Pendragon. Catherine Coulter

Ah, marital sorts of things were all well and good, but when all was said and done, when everything was right there, ready to smack her in the face, what was important was that someone had hit her on her head. As he’d said, an old place like Pendragon was filled with secrets, with mysteries. It was up to her to discover if any of them had come out of hiding and didn’t like seeing her as the countess sleeping in the White Room.

Meggie began pacing her bedchamber, her white nightgown disappearing amongst all the other white, the only thing keeping her set apart from the furnishings was the flapping gown at her ankles as she paced.

His mother, Meggie thought. She had to be the keeper of Pendragon secrets. Madeleine, who didn’t like her and didn’t bother to hide it. Madeleine, who wrote journals in both French and English. Why not beard the lioness in her den?

Was his mother mad?

She was becoming hysterical, just like Maude Free-berry, whose wails could be heard every third night throughout Glenclose-on-Rowan when her husband stumbled home drunk.

Well, if Madeleine wasn’t mad, she certainly was unpleasant, and perhaps, just perhaps—

“Why,” Meggie said aloud to the empty white room, stripping off her virginal white nightgown, “is Aunt Libby living here at Pendragon?”

Two hours later, after taking a very brief walk on Barnacle’s back, each step accompanied by groans and complaints and sighs, Meggie found Madeleine in her bedchamber, penning in her journal. She wondered if she was in a French mood or an English mood today.

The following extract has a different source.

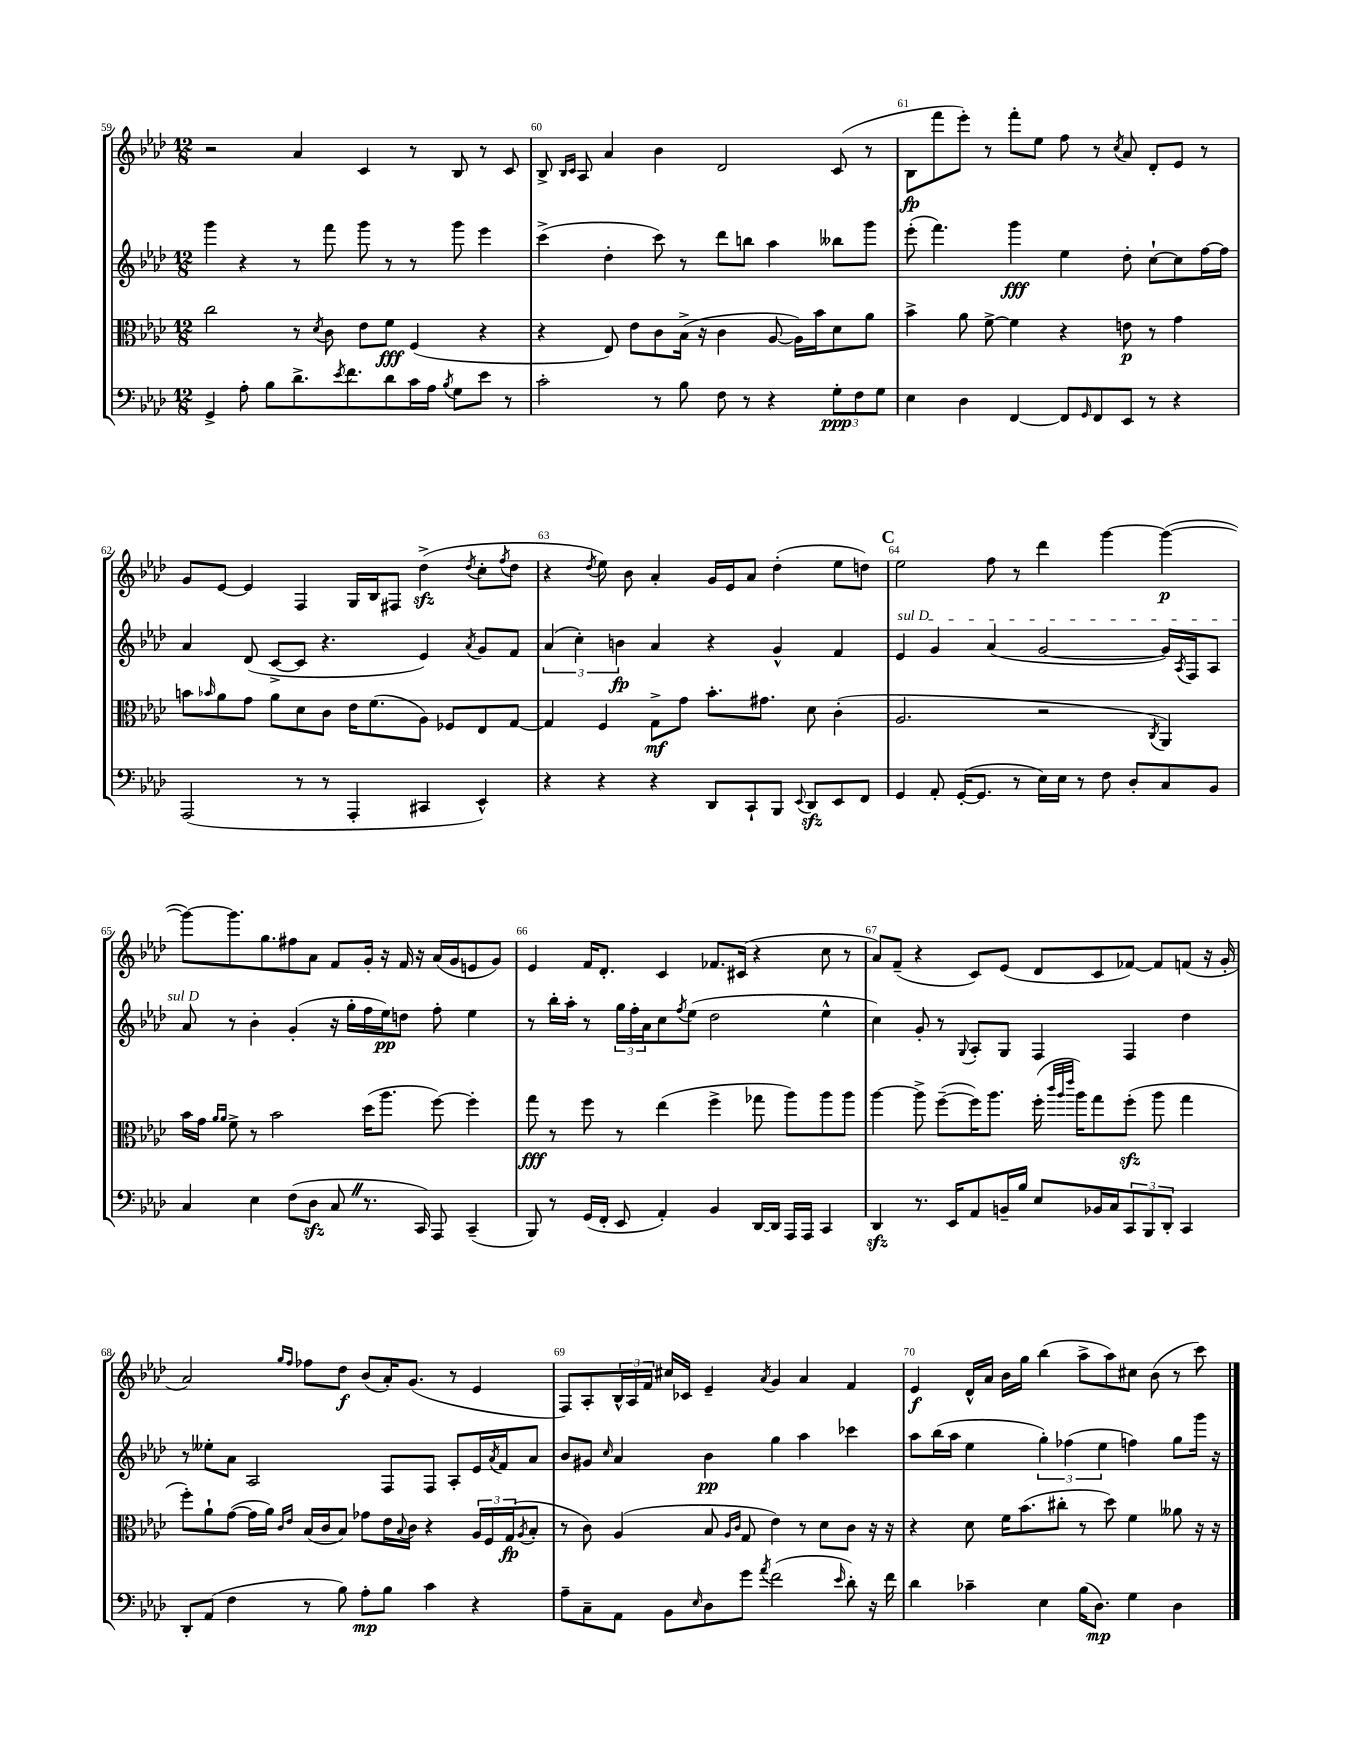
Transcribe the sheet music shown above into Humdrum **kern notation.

“My lady,” Meggie said from the door, then stepped into the room. It wasn’t like any other room she’d seen at Pendragon. The room looked as fine as a London salon. It was large and airy, furnished in the Egyptian style, out-of-date, but distinctive and quite interesting, what with the sphinx feet on the sofas and the bird claws on the arms. Her mother-in-law sat behind a lovely antique ladies’ writing desk, perfectly positioned to get most of the sunlight coming through the very clean windows.

Madeleine was chewing on the end of her pen. She said, “Oh? It’s you, is it? Well, come in, don’t dawdle.

You don’t look at all ill. Thomas said someone hit you on the head. I see no sign of it. I dare say that a real lady who’d been struck would be lying in her bed, pale as death.”

“Sorry. If I’d realized you needed some proof, I wouldn’t have taken off the bandage.”

“You’ve a very smart mouth, don’t you? It’s a pity. Mrs. Black told me that you had six women hired from Kinsale to come to Pendragon to clean. What is this all about?”

“I would have told you myself, ma’am, but someone hit me on the head last night and I was a bit fuzzy for a while. I’m fine now.”

“I think you’re the sort of girl who demands attention, and when she doesn’t receive the attention she believes she deserves, she enacts a scene.”

Meggie struck a pose, said, “Now why didn’t I think of that?”

“You might amuse my son on rare occasion, miss, but you don’t amuse me.”

“Actually, I’m a Mrs. Actually, I’m a countess. Come to think of it, I’m even a ‘my lady.’ Even more to think about—I would precede you at an official function. What do you think of that?”

“Not much.”

Meggie sighed and said slowly, looking at her mother-in-law dead on, “You asked what this is all about. It’s quite simple and straightforward. I want Pendragon to be clean. I want the foundation of the castle to shudder from all the cleanliness, the smell of lemon wax, the smell of plain soap. I want Pendragon to sparkle just like your room sparkles. I want all the windows so clean they squeak to the touch, just like I’m sure your windows do. I want to destroy all those dirty old draperies that are frayed and have moth holes in them and let the sun shine into all the rooms. I want that ancient chandelier in the entrance hall to glitter. I want no more dust flying around when one walks on the carpets.”